Difficulty: Easy, Asked-in: Facebook, Amazon
Key takeaway: An excellent problem to learn problem-solving using both recursive and iterative tree traversal. This is also a question to understand efficient problem solving using BFS when the solution node is nearest to the root node.
Given a binary tree, find its minimum depth. The minimum depth is the number of nodes along the shortest path from the root node down to the nearest leaf node. The path has to end on a leaf node.
Example
We can find the solution by solving the two smaller subproblems: finding the minimum depth of the left subtree and finding the minimum depth of the right subtree. Here's an idea: If we know the minimum depth of both the left and right subtrees, then the minimum depth of the entire tree = 1 + min (min depth of the left subtree, min depth of the right subtree).
int treeMinDepth(TreeNode* root)
{
if(root == NULL)
return 0;
if(root->left == NULL)
return 1 + treeMinDepth(root->right);
if(root->right == NULL)
return 1 + treeMinDepth(root->left);
return 1 + min(treeMinDepth(root->left), treeMinDepth(root->right));
}
We are traversing each node of the tree only once. Time complexity = O(n)

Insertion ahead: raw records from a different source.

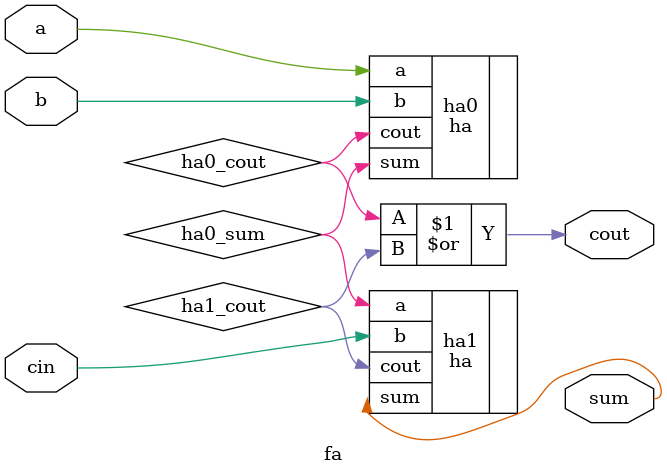
<source format=v>
module fa(
    input a,
    input b,
    input cin,
    output cout,
    output sum
);

    //assign sum = a ^ b ^ cin;
    //assign cout = (a & b) | (b & cin) | (a & cin);

    wire ha0_sum;
    wire ha0_cout;
    wire ha1_cout;

    ha ha0(.a(a), .b(b), .cout(ha0_cout), .sum(ha0_sum));
    ha ha1(.a(ha0_sum), .b(cin), .cout(ha1_cout), .sum(sum));

    or(cout, ha0_cout, ha1_cout);
endmodule
</source>
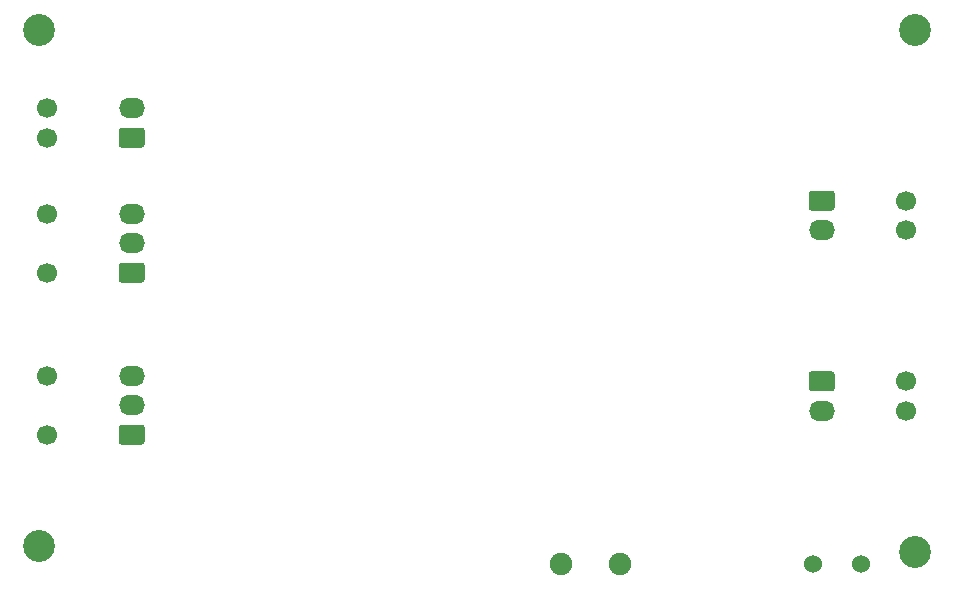
<source format=gbr>
G04 #@! TF.GenerationSoftware,KiCad,Pcbnew,(5.1.10)-1*
G04 #@! TF.CreationDate,2021-06-28T12:10:56+02:00*
G04 #@! TF.ProjectId,BSPD_v_1_1,42535044-5f76-45f3-915f-312e6b696361,rev?*
G04 #@! TF.SameCoordinates,Original*
G04 #@! TF.FileFunction,Soldermask,Bot*
G04 #@! TF.FilePolarity,Negative*
%FSLAX46Y46*%
G04 Gerber Fmt 4.6, Leading zero omitted, Abs format (unit mm)*
G04 Created by KiCad (PCBNEW (5.1.10)-1) date 2021-06-28 12:10:56*
%MOMM*%
%LPD*%
G01*
G04 APERTURE LIST*
%ADD10C,2.700000*%
%ADD11C,1.700000*%
%ADD12O,2.200000X1.700000*%
%ADD13C,1.524000*%
%ADD14C,1.900000*%
G04 APERTURE END LIST*
D10*
X88900000Y-29972000D03*
X88900000Y-73660000D03*
X163068000Y-74168000D03*
X163068000Y-29972000D03*
D11*
X89594000Y-45546000D03*
X89594000Y-50546000D03*
D12*
X96774000Y-45546000D03*
X96774000Y-48046000D03*
G36*
G01*
X97874000Y-49946000D02*
X97874000Y-51146000D01*
G75*
G02*
X97624000Y-51396000I-250000J0D01*
G01*
X95924000Y-51396000D01*
G75*
G02*
X95674000Y-51146000I0J250000D01*
G01*
X95674000Y-49946000D01*
G75*
G02*
X95924000Y-49696000I250000J0D01*
G01*
X97624000Y-49696000D01*
G75*
G02*
X97874000Y-49946000I0J-250000D01*
G01*
G37*
D11*
X89594000Y-59262000D03*
X89594000Y-64262000D03*
D12*
X96774000Y-59262000D03*
X96774000Y-61762000D03*
G36*
G01*
X97874000Y-63662000D02*
X97874000Y-64862000D01*
G75*
G02*
X97624000Y-65112000I-250000J0D01*
G01*
X95924000Y-65112000D01*
G75*
G02*
X95674000Y-64862000I0J250000D01*
G01*
X95674000Y-63662000D01*
G75*
G02*
X95924000Y-63412000I250000J0D01*
G01*
X97624000Y-63412000D01*
G75*
G02*
X97874000Y-63662000I0J-250000D01*
G01*
G37*
D11*
X162374000Y-62240800D03*
X162374000Y-59740800D03*
D12*
X155194000Y-62240800D03*
G36*
G01*
X154094000Y-60340800D02*
X154094000Y-59140800D01*
G75*
G02*
X154344000Y-58890800I250000J0D01*
G01*
X156044000Y-58890800D01*
G75*
G02*
X156294000Y-59140800I0J-250000D01*
G01*
X156294000Y-60340800D01*
G75*
G02*
X156044000Y-60590800I-250000J0D01*
G01*
X154344000Y-60590800D01*
G75*
G02*
X154094000Y-60340800I0J250000D01*
G01*
G37*
D11*
X162374000Y-46950000D03*
X162374000Y-44450000D03*
D12*
X155194000Y-46950000D03*
G36*
G01*
X154094000Y-45050000D02*
X154094000Y-43850000D01*
G75*
G02*
X154344000Y-43600000I250000J0D01*
G01*
X156044000Y-43600000D01*
G75*
G02*
X156294000Y-43850000I0J-250000D01*
G01*
X156294000Y-45050000D01*
G75*
G02*
X156044000Y-45300000I-250000J0D01*
G01*
X154344000Y-45300000D01*
G75*
G02*
X154094000Y-45050000I0J250000D01*
G01*
G37*
D11*
X89594000Y-36616000D03*
X89594000Y-39116000D03*
D12*
X96774000Y-36616000D03*
G36*
G01*
X97874000Y-38516000D02*
X97874000Y-39716000D01*
G75*
G02*
X97624000Y-39966000I-250000J0D01*
G01*
X95924000Y-39966000D01*
G75*
G02*
X95674000Y-39716000I0J250000D01*
G01*
X95674000Y-38516000D01*
G75*
G02*
X95924000Y-38266000I250000J0D01*
G01*
X97624000Y-38266000D01*
G75*
G02*
X97874000Y-38516000I0J-250000D01*
G01*
G37*
D13*
X158496000Y-75184000D03*
X154496000Y-75184000D03*
D14*
X138096000Y-75184000D03*
X133096000Y-75184000D03*
M02*

</source>
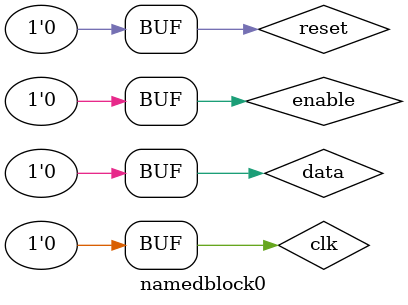
<source format=v>
module namedblock0();
   reg clk,reset,enable,data;

   initial begin: INIT
      begin: CLOCK_RESET
         clk = 0;
         reset = 0;
      end
      begin: BUS
         enable = 0;
         data = 0;
      end
   end

endmodule

</source>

Space complexity = O(h) for recursion call stack. Space complexity is equal to the maximum depth of the recursion tree which is equal to the height of the tree (h), where O(log n) < h < O(n).
Now critical questions are: Can we think to solve this problem iteratively using the BFS traversal? How do we calculate the min-depth using this idea? or, do we really need to calculate the min-depth for each node? Is there some information hidden in the problem which could help us to solve the problem efficiently?
Here is an observation: the node with a minimum depth would be always the first leaf node if we traverse the tree level by level. In other words, if we traverse the tree level by level, we need to return the depth of the first encountered leaf node. Think!
In a practical scenario, this idea would be much more efficient in comparison to the DFS approach because, in the DFS approach, we may end up with a complete traversal of the tree even when the topmost leaf is close to the root. But BFS traversal can access the node from top to bottom in level by order and we can get the topmost leaf quickly in fewer steps.
For example, If we have a tree where the left subtree has a depth of 100 and the right subtree has a depth of 1. The DFS will first traverse all the way down the 100 left subtree nodes before finally traversing the right subtree with a small depth of 1 and figuring out it as a min depth. But in BFS, instead of traversing 101 nodes to figure out the min depth, we can get the value in two steps. Now imagine the comparison of efficiency if there are thousands of nodes in the left subtree!
struct QueueNode
{
TreeNode *node;
int depth;
QueueNode(TreeNode *n, int d)
{
node = n;
depth = d;
}
};
int treeMinDepth(TreeNode *root)
{
if (root == NULL)
return 0;
else
{
queue<QueueNode> q;
QueueNode tempQNode(root, 1);
q.push(tempQNode);
while (!q.empty())
{
tempQNode = q.front();
q.pop();
TreeNode *temp = tempQNode.node;
int depth = tempQNode.depth;
if (temp->left == NULL && temp->right == NULL)
return depth;
else
{
if (temp->left != NULL)
{
tempQNode.node = temp->left;
tempQNode.depth = 1 + depth;
q.push(tempQNode);
}
if (temp->right != NULL)
{
tempQNode.node = temp->right;
tempQNode.depth = 1 + depth;
q.push(tempQNode);
}
}
}
}
return 0;
}
In the worst case, The total number of queue operations = 2n, because each node gets inserted and deleted only once in BFS traversal. Time complexity = O(n), where n is the total number of nodes.
Space complexity = O(w) because BFS traversal requires queue size proportional to the max-width of the tree (w). Think!
Enjoy learning, Enjoy coding, Enjoy problem-solving!